_Input data_
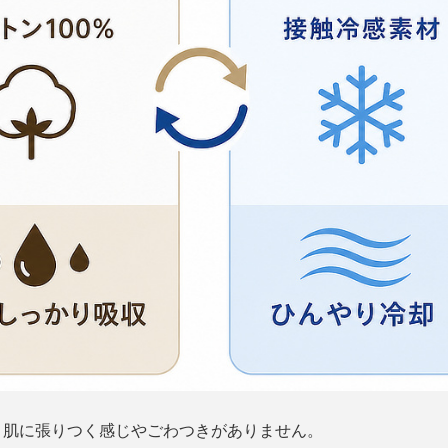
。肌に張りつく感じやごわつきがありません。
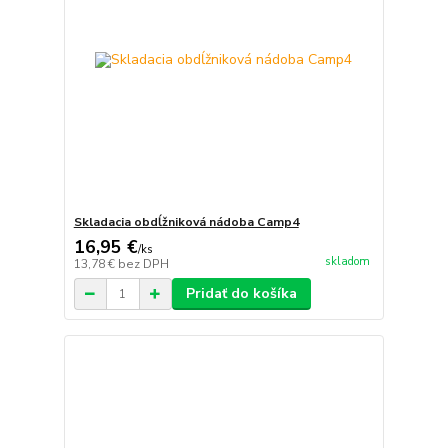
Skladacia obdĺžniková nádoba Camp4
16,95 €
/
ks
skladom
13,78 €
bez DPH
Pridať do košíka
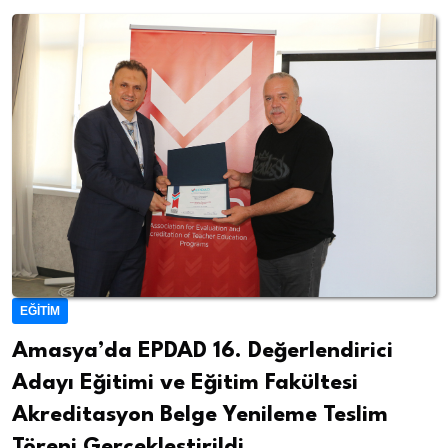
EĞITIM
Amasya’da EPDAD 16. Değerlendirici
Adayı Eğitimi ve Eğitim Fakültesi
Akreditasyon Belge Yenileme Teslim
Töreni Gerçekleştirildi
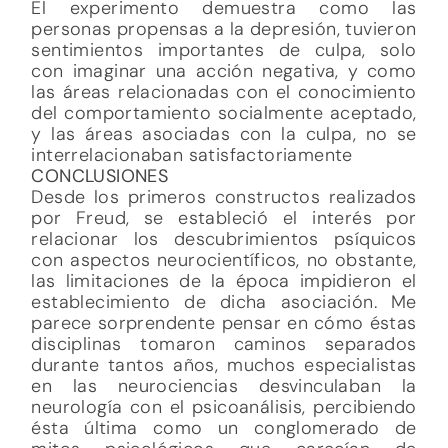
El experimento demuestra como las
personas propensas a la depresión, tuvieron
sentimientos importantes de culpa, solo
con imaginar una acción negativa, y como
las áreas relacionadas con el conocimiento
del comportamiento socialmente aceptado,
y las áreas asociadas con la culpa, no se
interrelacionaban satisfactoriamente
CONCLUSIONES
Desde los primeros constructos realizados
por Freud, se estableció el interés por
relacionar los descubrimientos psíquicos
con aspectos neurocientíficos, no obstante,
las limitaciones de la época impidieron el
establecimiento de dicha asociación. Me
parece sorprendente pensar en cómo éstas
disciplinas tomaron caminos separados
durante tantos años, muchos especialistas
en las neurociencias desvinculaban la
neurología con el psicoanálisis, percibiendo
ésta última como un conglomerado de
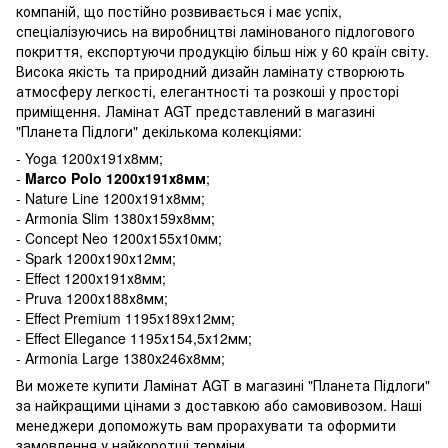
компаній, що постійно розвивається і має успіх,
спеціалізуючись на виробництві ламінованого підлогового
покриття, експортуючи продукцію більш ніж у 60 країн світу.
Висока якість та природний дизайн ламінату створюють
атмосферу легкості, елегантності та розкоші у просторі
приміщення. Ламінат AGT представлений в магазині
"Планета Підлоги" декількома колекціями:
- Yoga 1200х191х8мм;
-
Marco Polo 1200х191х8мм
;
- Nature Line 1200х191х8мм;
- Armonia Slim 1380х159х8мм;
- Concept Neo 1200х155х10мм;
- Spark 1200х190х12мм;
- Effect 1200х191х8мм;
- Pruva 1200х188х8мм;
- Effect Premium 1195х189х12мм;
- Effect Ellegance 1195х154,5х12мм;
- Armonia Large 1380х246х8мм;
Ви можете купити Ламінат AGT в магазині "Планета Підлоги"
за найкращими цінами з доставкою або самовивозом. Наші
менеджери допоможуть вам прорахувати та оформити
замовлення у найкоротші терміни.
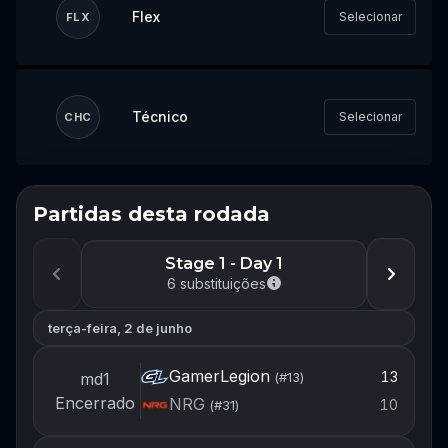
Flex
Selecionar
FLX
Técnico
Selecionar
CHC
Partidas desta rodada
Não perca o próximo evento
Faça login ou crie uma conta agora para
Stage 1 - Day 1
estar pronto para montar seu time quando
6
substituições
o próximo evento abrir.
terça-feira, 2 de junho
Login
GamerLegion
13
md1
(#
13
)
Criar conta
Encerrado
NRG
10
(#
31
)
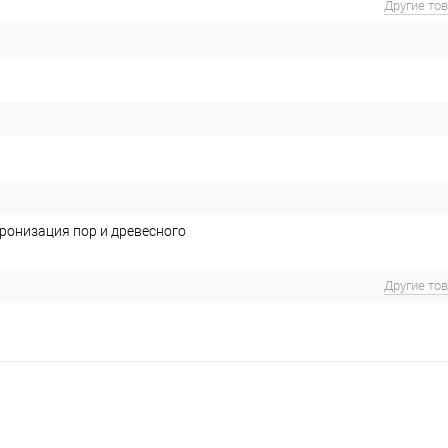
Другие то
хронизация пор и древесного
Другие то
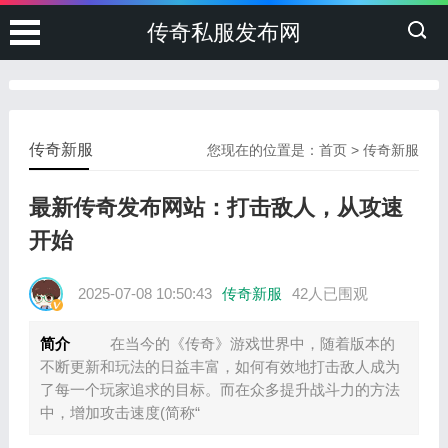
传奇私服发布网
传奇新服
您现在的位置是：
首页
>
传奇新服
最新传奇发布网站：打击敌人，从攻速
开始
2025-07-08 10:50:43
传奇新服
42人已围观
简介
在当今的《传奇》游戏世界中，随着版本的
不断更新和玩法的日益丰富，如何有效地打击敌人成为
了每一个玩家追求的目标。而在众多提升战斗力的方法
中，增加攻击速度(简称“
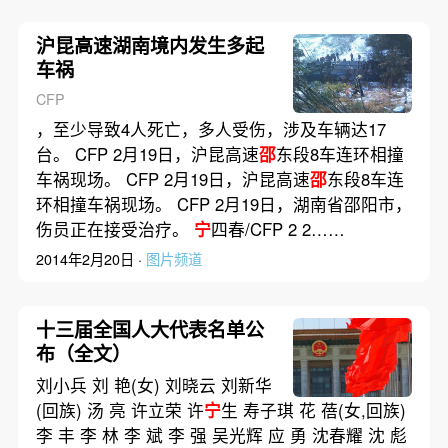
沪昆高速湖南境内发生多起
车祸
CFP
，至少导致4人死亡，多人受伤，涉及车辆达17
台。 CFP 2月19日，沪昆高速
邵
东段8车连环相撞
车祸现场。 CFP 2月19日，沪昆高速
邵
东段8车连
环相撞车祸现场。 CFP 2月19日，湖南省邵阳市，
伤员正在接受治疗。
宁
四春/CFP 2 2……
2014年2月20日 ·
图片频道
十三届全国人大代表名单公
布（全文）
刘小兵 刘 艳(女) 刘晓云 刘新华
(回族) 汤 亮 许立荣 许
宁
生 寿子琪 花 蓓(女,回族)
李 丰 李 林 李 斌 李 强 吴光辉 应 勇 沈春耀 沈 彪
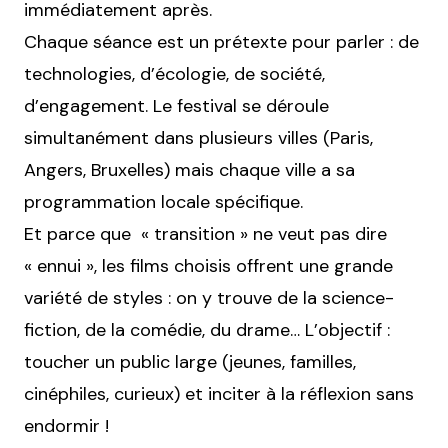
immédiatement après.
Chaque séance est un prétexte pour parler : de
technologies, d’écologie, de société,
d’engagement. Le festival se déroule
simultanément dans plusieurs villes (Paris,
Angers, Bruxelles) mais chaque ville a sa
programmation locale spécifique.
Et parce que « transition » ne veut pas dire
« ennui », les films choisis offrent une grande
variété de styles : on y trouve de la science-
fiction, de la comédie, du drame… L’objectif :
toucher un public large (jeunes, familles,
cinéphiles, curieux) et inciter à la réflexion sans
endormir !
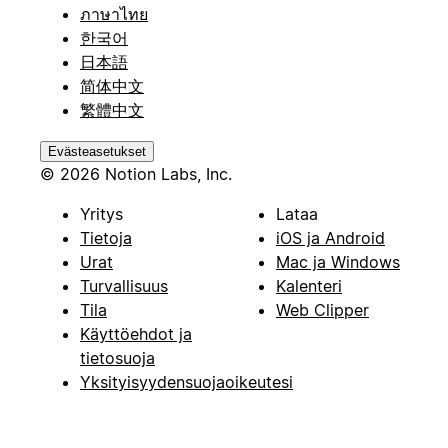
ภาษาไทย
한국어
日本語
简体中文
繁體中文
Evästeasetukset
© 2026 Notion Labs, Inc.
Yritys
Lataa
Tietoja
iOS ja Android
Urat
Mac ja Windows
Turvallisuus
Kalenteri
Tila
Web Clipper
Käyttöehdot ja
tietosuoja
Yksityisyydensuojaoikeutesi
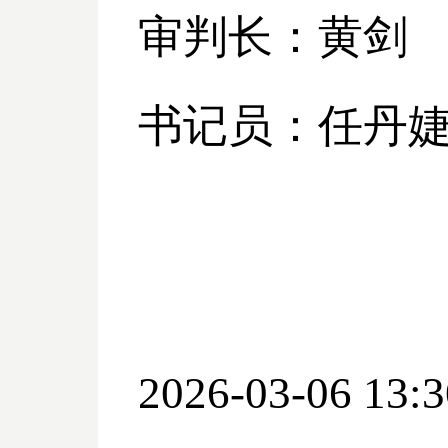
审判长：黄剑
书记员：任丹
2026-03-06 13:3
* * *
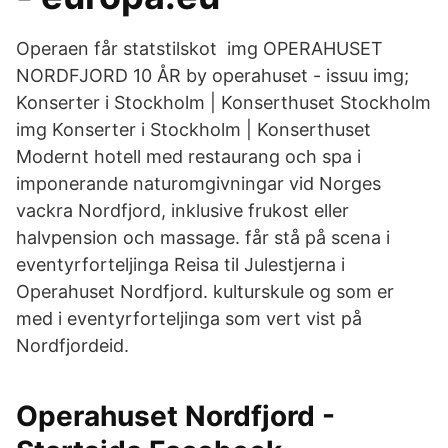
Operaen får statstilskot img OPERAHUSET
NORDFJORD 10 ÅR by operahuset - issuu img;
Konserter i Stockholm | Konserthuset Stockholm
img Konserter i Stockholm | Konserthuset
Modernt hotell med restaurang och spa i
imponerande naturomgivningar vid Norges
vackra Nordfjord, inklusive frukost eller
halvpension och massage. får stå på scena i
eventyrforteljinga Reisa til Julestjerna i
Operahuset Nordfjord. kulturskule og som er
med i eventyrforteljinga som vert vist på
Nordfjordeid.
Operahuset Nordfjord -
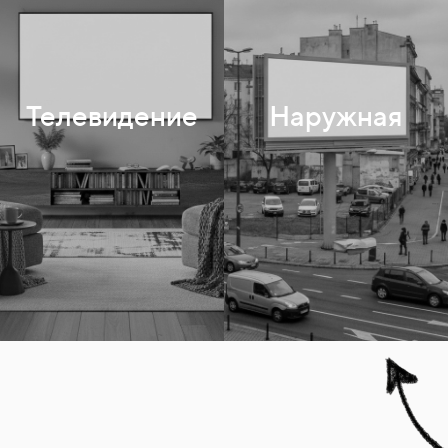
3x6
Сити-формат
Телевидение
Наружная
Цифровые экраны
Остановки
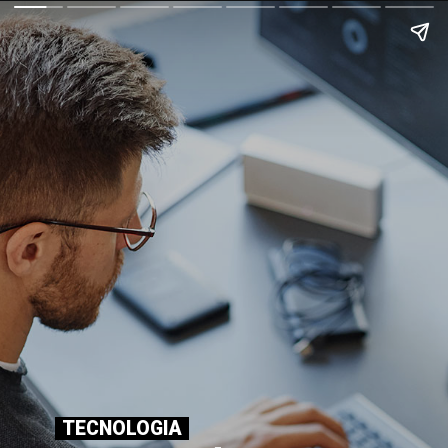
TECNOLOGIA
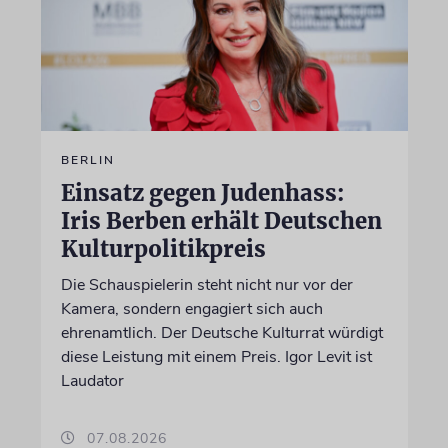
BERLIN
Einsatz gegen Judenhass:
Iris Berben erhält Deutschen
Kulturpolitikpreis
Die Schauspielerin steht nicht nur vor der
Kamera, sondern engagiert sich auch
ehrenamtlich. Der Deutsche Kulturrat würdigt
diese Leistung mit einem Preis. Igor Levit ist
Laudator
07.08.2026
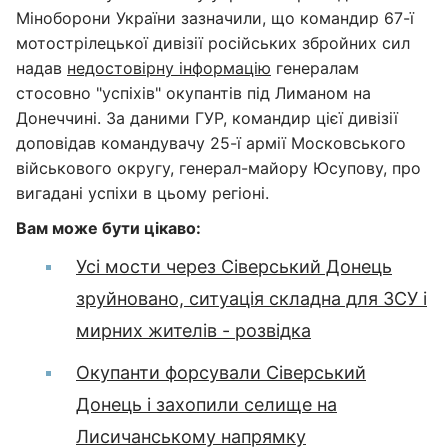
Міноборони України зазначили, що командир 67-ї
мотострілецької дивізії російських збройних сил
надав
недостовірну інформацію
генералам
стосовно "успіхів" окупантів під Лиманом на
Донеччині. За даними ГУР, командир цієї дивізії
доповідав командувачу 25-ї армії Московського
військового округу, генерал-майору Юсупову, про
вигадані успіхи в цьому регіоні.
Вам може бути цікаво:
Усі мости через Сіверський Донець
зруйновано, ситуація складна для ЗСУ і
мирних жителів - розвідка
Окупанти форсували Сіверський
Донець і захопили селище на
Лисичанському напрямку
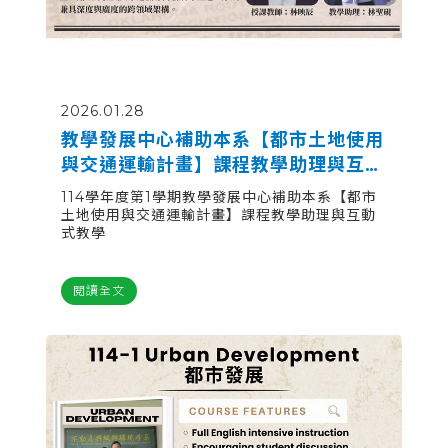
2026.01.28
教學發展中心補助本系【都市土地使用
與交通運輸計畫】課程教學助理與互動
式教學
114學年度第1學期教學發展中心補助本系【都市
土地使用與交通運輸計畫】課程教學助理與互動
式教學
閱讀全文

_Requirement_
Go through the data and copy every line that includes "Підлоги".

_Answer section_
"Планета Підлоги" декількома колекціями:
Ви можете купити Ламінат AGT в магазині "Планета Підлоги"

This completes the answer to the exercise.